SSLException: connection reset during matrixtable.write

I’ve hit this for the first time: when I write a matrixtable with about 2.74million variants x 11700 samples, I get an exception. I actually see activity the whole time (with four consecutive progress bars, like so:
[Stage 29:==========> (2417 + 256) / 11806]
but at this point I get a stacktrace - see below.

A quick check with a tiny mt (7k variants x 11.8k samples) doesn’t cause the crash.

We’ve been writing similar / larger matrix tables for a bit now, so this is puzzling, any suggestions welcome.

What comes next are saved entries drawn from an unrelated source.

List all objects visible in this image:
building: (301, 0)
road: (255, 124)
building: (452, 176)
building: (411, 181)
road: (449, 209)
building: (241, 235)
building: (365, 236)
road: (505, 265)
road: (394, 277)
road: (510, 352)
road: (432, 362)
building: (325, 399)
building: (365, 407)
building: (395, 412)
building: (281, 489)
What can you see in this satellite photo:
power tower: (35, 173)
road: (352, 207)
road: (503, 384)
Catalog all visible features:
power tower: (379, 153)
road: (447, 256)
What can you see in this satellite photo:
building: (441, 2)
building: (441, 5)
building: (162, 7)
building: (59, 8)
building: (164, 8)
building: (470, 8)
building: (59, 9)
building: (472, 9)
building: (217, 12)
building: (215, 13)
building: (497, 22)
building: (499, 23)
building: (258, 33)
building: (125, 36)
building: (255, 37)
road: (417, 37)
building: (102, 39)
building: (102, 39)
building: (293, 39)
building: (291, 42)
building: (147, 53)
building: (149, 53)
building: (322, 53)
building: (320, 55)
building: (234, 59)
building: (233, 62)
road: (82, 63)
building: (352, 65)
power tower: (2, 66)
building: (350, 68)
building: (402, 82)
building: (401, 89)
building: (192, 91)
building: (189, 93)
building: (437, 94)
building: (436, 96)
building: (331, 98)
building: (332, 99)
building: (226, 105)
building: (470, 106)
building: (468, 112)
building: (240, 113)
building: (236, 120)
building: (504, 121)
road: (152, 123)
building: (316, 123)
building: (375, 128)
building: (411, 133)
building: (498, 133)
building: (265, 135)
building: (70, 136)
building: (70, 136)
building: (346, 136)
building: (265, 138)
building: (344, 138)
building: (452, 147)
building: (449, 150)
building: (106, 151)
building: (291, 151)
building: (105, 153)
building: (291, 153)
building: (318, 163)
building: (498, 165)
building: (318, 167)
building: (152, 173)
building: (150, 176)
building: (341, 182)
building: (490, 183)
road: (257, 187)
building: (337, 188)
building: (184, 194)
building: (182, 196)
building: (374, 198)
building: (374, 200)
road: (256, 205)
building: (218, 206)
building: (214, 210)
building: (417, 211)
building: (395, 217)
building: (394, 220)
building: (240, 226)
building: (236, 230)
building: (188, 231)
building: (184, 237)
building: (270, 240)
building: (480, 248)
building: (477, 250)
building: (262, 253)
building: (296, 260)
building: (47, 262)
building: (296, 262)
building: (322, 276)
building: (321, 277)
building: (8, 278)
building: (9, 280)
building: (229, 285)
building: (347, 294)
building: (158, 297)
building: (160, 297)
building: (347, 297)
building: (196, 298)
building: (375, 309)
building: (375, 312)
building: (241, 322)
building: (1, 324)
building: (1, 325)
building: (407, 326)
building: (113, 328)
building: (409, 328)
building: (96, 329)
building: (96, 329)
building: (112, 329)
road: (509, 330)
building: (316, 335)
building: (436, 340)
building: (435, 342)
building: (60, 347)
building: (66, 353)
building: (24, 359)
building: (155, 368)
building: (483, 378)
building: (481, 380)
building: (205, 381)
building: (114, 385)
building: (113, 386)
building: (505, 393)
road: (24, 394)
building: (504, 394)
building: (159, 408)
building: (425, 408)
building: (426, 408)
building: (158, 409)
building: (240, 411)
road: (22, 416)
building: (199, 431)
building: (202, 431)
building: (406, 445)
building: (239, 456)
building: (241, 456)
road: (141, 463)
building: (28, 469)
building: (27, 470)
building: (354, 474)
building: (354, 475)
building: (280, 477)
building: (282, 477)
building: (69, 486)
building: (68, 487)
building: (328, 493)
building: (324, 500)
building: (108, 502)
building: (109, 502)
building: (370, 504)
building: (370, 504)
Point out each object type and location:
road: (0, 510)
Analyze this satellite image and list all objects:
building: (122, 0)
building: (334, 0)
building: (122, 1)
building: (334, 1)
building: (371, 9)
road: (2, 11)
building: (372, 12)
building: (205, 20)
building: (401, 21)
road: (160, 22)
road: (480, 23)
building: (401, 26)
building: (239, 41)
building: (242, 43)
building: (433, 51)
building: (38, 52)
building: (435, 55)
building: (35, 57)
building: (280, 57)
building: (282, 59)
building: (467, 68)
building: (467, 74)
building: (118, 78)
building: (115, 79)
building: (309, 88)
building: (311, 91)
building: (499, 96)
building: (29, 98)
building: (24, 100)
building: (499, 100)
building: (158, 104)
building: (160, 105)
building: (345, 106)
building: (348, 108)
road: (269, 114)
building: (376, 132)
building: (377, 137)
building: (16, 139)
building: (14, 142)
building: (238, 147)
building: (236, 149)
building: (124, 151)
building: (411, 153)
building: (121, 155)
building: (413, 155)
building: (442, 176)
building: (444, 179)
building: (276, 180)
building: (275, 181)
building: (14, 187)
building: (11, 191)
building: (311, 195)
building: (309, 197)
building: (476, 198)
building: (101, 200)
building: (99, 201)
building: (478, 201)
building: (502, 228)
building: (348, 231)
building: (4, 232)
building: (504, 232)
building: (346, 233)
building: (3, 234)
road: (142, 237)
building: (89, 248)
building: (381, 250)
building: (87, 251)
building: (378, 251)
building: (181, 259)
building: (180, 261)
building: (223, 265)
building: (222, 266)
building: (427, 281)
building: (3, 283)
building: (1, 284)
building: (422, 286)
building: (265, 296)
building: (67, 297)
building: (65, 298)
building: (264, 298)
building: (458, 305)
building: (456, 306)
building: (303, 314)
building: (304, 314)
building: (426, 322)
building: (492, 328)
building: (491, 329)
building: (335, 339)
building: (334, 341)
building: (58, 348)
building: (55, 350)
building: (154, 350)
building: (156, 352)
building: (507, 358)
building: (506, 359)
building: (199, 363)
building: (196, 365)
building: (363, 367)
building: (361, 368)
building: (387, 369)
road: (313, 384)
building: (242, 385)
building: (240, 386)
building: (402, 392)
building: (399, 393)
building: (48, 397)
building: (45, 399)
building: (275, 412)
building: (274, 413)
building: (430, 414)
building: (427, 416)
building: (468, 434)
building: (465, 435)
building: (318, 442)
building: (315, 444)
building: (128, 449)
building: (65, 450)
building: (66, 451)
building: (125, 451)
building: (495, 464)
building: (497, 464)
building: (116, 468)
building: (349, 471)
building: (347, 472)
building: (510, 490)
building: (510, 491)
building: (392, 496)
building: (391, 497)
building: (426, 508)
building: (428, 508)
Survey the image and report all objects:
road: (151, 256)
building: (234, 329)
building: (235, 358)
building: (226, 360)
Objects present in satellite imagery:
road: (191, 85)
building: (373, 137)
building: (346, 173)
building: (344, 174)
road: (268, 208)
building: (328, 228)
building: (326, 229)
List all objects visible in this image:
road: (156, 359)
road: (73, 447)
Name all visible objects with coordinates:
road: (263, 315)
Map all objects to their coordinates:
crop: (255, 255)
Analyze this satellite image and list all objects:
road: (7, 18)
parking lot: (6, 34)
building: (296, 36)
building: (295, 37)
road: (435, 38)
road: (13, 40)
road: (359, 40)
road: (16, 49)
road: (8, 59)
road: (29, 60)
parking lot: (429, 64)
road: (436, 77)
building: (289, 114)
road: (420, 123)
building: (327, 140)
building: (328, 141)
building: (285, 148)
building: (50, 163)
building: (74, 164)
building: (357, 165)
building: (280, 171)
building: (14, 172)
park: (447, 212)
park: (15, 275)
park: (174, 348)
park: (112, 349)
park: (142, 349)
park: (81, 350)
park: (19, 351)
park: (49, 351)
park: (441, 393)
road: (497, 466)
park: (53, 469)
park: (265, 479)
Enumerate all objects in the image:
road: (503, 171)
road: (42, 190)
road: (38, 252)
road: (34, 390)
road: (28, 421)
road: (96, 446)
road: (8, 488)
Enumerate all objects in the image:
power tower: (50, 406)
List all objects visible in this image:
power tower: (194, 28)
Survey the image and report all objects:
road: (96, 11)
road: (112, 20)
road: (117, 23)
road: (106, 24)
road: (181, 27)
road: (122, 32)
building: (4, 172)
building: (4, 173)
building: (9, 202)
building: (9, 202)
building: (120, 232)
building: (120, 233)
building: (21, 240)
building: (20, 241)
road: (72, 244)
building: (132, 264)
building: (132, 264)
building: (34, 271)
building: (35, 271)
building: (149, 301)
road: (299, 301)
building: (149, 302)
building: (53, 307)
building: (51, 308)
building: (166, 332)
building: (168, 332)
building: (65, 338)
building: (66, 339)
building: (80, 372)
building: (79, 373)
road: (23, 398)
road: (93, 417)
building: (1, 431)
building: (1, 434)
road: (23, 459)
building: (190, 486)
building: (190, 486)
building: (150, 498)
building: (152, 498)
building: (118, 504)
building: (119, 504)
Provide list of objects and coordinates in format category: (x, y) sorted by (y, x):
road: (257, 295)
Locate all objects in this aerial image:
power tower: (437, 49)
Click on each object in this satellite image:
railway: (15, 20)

mt_filtered.write(“s3a://intervalwgs-qc/”, overwrite=True)
2019-06-03 20:46:16 Hail: INFO: Coerced sorted dataset
[Stage 29:==========> (2417 + 256) / 11806]Traceback (most recent call last):
File “”, line 1, in
File “</opt/>”, line 2, in write
File “/opt/”, line 561, in wrapper
return original_func(*args, **kwargs)
File “/opt/”, line 2494, in write
Env.backend().execute(MatrixWrite(self._mir, writer))
File “/opt/”, line 106, in execute
result = json.loads(Env.hail().backend.spark.SparkBackend.executeJSON(self._to_java_ir(ir)))
File “/opt/”, line 1257, in call
File “/opt/”, line 240, in deco
‘Error summary: %s’ % (deepest, full, hail.version, deepest)) from None SocketException: Connection reset

Java stack trace:
org.apache.spark.SparkException: Job aborted due to stage failure: Task 1637 in stage 29.0 failed 4 times, most recent failure: Lost task 1637.3 in stage 29.0 (TID 121871,, executor 29): Connection reset

We have seen this issue before related to using S3. I vastly prefer using the forum for support (thank you!) since it’s more searchable, but there’s a Zulip conversation about this.

It seems to be related to holding open file streams for too long – and can maybe be solved by rewriting the pipeline to be more efficient (or insert intermediate write/reads steps), or by decreasing partition size (though it looks like you have small partitions already).

You might also try using stage_locally=True in the write. That causes Hail to write the output to a node local file (e.g. in /tmp) and then copy the fine to the final destination in one shot after the write is complete.